After the events with the Ferris wheel, Light wakes up in a hospital, where the Death Note has been returned by a mysterious visitor. His father sits next to his bed and reveals that he now knows that Light is behind all the killings. He confronts Light, who then drops the big, final twist: Light planned everything. Seriously, everything.
Using the Death Note, he got a doctor to rescue him from the water after falling from the Ferris wheel. He recruited a retired mailman to retrieve the Death Note and continue the killing of criminals on the news. He pre-wrote Mia's death. He even saved his own life by making sure the page of the Death Note with his name on it slipped from the book and fell into a fire. During this sequence, which plays out through a series of lightning-fast flashbacks, Wingard also cuts to L finding a page of the Death Note in Mia's room and starring at it, clearly thinking about using it to kill Light. Will he do it? Does the Death Note corrupt everyone who comes into contact with it? Or will L stay true to his principles?

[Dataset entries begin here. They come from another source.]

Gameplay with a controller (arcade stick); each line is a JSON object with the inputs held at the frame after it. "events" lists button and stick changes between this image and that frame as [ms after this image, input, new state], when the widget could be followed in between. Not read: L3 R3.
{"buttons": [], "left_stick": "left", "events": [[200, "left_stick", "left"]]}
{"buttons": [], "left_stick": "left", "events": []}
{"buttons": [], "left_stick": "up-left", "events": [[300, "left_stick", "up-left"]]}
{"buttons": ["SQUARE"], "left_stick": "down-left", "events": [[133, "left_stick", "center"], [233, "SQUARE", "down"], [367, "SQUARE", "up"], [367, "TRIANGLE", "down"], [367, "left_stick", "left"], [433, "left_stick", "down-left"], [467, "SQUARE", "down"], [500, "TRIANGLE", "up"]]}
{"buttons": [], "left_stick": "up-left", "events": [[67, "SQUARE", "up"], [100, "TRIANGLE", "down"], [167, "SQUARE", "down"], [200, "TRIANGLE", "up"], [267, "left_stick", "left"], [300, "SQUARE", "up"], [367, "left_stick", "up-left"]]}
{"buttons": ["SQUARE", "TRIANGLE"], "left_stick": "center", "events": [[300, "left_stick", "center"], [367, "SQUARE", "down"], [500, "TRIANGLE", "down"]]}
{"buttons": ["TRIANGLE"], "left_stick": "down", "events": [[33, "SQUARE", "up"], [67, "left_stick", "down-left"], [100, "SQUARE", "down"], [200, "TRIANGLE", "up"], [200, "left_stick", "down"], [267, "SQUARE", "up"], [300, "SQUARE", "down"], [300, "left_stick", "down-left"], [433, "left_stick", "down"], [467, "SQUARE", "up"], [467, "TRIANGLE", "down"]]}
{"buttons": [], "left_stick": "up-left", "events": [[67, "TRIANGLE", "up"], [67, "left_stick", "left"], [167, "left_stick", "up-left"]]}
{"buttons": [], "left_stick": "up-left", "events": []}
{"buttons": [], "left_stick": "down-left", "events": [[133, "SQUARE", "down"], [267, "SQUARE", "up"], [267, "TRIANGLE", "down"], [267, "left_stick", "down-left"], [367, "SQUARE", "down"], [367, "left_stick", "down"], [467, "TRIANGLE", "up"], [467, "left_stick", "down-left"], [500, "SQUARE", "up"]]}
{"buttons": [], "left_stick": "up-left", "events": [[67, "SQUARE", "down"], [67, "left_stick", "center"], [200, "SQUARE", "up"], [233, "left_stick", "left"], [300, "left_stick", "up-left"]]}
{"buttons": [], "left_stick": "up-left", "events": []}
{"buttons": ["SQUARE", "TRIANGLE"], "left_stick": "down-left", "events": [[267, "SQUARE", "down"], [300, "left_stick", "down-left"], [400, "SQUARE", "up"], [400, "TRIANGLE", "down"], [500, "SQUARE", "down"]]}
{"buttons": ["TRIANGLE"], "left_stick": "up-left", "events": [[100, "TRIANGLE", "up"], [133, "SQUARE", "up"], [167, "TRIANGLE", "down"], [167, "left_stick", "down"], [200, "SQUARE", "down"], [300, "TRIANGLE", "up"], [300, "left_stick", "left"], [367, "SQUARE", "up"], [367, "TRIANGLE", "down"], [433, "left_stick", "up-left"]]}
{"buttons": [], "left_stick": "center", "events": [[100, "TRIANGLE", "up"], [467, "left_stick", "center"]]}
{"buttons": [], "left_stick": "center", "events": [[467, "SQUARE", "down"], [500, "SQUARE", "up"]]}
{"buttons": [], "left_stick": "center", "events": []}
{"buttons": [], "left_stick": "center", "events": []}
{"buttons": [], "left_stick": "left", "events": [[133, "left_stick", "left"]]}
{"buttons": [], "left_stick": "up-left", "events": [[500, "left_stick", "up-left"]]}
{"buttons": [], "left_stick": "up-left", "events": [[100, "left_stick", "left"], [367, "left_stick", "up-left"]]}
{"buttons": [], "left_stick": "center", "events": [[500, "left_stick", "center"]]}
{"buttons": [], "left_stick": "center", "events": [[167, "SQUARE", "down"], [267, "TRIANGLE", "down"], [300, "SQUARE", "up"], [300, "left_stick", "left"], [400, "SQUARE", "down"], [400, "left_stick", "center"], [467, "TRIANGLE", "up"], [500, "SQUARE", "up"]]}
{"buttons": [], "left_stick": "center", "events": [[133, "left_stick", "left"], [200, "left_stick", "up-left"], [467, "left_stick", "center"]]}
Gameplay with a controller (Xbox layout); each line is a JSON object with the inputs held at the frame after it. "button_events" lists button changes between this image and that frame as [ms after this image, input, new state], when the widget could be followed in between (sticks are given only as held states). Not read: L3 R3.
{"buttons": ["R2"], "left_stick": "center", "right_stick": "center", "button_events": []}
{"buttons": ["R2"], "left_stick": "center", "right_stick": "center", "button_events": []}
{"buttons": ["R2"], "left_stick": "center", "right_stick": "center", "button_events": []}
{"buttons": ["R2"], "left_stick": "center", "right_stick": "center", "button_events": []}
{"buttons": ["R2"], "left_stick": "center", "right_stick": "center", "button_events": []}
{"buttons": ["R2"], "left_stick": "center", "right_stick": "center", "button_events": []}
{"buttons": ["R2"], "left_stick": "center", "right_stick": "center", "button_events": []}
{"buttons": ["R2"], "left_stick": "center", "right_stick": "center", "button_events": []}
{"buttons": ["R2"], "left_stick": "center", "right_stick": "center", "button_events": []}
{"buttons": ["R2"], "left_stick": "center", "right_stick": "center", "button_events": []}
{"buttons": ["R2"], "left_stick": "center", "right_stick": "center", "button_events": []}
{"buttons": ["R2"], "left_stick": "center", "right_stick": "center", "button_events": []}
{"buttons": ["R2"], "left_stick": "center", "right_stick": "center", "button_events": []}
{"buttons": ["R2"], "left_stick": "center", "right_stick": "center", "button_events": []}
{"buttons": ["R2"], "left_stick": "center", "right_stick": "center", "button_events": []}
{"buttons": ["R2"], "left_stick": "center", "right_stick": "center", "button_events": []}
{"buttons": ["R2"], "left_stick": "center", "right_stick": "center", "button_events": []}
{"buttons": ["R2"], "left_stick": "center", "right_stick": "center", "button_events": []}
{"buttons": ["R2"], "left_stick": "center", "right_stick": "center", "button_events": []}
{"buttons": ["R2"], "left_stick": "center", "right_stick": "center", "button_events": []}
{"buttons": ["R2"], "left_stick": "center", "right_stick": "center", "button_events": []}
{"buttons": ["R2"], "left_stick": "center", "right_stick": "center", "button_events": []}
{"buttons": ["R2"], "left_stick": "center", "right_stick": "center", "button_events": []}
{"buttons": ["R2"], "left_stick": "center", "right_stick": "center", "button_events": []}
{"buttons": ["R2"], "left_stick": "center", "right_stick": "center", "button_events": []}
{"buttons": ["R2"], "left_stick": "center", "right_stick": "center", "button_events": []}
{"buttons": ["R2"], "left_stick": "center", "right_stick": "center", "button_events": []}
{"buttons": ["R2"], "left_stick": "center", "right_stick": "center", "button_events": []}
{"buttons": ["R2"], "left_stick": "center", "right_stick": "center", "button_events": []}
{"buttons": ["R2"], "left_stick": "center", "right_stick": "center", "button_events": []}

It's a lot to take in. Also, it's a dramatic departure from both the manga and the anime series, which Wingard knows will alienate some viewers. But he views the movie as an origin story -- he compares it to the Star Wars prequels at one point -- and he hopes a sequel will continue the story in the future. He originally pitched it to Netflix as a series of "at least two or three films" that would follow Light as he becomes a darker character.
"Ultimately, the ground it covers is pretty small in terms of the full source material," he says. "I never wanted to skip forward, and then suddenly Near and Mello [two characters from the manga] show up at the end of the movie or something like that. It was one of those things where the ending was its own thing since technically we’re still at the beginning of that whole series."
Of course, the existence of a sequel depends on how this movie is received. While the film has become a source of controversy in the last few months due to criticisms of whitewashing and fan concerns that the adaptation might stray too far from the source material, Wingard seems confident in the movie he made and proud of its freewheeling tone. This is his Death Note. And his Death Note has a very different Light. And Air Supply songs. It plays by his rules.
"I was a little nervous doing stuff like that early on but we always consulted with the original creators and they always gave their blessings about that," he says. "We'll see once it gets out in the world. You know, Death Note fans. There's not much more passionate fans of any material in the world than Death Note. They'll be sure to let me know if they're unhappy."